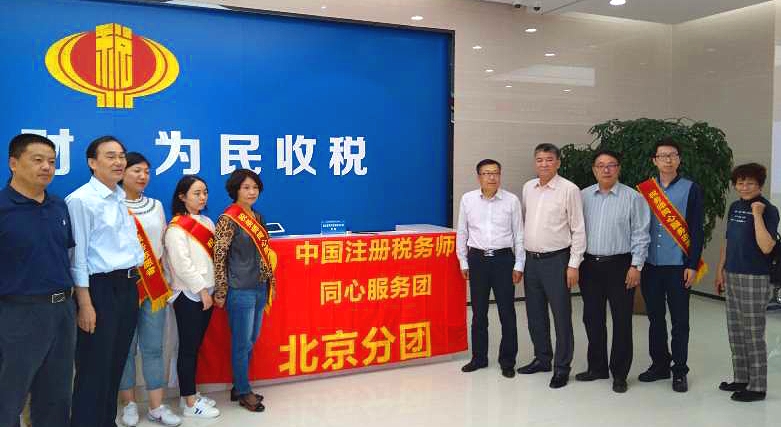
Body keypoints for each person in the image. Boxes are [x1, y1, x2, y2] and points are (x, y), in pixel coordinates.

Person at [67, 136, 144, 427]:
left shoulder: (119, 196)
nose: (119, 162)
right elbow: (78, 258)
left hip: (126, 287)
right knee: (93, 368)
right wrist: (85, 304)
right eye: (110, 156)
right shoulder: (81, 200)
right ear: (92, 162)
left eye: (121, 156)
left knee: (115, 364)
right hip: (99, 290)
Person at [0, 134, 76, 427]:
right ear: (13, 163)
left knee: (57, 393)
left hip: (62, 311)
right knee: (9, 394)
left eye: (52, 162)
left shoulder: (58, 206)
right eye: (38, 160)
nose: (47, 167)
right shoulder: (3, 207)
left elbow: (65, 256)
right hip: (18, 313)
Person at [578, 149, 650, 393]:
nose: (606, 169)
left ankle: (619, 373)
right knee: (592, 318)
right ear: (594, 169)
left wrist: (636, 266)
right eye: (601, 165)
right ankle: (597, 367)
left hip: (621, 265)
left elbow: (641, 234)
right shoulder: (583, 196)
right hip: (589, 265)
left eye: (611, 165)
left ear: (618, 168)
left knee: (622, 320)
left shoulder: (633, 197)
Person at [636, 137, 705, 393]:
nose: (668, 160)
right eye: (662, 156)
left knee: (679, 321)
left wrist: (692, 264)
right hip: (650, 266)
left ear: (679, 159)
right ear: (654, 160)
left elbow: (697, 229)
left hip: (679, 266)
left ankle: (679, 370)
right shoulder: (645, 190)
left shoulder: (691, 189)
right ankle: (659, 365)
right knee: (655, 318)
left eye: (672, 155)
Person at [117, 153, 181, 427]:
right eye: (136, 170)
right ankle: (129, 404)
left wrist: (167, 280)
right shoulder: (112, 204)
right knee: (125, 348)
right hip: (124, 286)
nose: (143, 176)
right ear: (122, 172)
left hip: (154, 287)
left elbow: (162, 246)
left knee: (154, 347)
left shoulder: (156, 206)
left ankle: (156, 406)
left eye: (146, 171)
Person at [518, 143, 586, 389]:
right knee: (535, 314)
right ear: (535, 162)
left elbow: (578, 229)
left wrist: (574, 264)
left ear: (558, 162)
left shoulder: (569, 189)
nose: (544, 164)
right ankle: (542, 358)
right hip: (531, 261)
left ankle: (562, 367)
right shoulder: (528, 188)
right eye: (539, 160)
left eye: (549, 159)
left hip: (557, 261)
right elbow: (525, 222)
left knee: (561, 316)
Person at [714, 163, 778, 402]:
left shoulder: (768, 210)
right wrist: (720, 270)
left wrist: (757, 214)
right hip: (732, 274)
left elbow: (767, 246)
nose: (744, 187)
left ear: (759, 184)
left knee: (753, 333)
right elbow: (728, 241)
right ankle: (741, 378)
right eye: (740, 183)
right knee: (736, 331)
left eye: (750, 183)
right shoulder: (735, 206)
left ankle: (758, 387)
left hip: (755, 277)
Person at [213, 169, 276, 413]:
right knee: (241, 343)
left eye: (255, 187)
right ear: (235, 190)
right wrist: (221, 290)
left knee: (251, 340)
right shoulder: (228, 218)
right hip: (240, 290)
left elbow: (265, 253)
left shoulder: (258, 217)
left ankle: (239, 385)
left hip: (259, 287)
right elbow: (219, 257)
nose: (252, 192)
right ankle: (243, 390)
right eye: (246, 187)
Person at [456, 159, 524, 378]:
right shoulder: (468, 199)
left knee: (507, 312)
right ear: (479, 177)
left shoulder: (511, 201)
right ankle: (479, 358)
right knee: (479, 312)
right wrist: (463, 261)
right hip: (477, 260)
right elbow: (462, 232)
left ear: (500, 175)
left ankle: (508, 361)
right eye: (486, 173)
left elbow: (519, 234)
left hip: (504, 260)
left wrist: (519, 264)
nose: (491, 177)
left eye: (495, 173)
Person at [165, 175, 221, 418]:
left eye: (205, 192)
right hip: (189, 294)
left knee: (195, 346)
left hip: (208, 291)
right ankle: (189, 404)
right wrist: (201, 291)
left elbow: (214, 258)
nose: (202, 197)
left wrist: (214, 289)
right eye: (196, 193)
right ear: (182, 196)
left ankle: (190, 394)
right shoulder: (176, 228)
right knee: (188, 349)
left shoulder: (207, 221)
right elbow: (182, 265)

○ ○ ○ ○ ○ ○ ○

Your answer should consist of the lines from the line with "left shoulder: (156, 206)" to the line with "nose: (202, 197)" above, repeated exactly, both ends included.

left shoulder: (156, 206)
left ankle: (156, 406)
left eye: (146, 171)
Person at [518, 143, 586, 389]:
right knee: (535, 314)
right ear: (535, 162)
left elbow: (578, 229)
left wrist: (574, 264)
left ear: (558, 162)
left shoulder: (569, 189)
nose: (544, 164)
right ankle: (542, 358)
right hip: (531, 261)
left ankle: (562, 367)
right shoulder: (528, 188)
right eye: (539, 160)
left eye: (549, 159)
left hip: (557, 261)
right elbow: (525, 222)
left knee: (561, 316)
Person at [714, 163, 778, 402]:
left shoulder: (768, 210)
right wrist: (720, 270)
left wrist: (757, 214)
right hip: (732, 274)
left elbow: (767, 246)
nose: (744, 187)
left ear: (759, 184)
left knee: (753, 333)
right elbow: (728, 241)
right ankle: (741, 378)
right eye: (740, 183)
right knee: (736, 331)
left eye: (750, 183)
right shoulder: (735, 206)
left ankle: (758, 387)
left hip: (755, 277)
Person at [213, 169, 276, 413]:
right knee: (241, 343)
left eye: (255, 187)
right ear: (235, 190)
right wrist: (221, 290)
left knee: (251, 340)
right shoulder: (228, 218)
right hip: (240, 290)
left elbow: (265, 253)
left shoulder: (258, 217)
left ankle: (239, 385)
left hip: (259, 287)
right elbow: (219, 257)
nose: (252, 192)
right ankle: (243, 390)
right eye: (246, 187)
Person at [456, 159, 524, 378]:
right shoulder: (468, 199)
left knee: (507, 312)
right ear: (479, 177)
left shoulder: (511, 201)
right ankle: (479, 358)
right knee: (479, 312)
right wrist: (463, 261)
right hip: (477, 260)
right elbow: (462, 232)
left ear: (500, 175)
left ankle: (508, 361)
right eye: (486, 173)
left elbow: (519, 234)
left hip: (504, 260)
left wrist: (519, 264)
nose: (491, 177)
left eye: (495, 173)
Person at [165, 175, 221, 418]:
left eye: (205, 192)
right hip: (189, 294)
left knee: (195, 346)
left hip: (208, 291)
right ankle: (189, 404)
right wrist: (201, 291)
left elbow: (214, 258)
nose: (202, 197)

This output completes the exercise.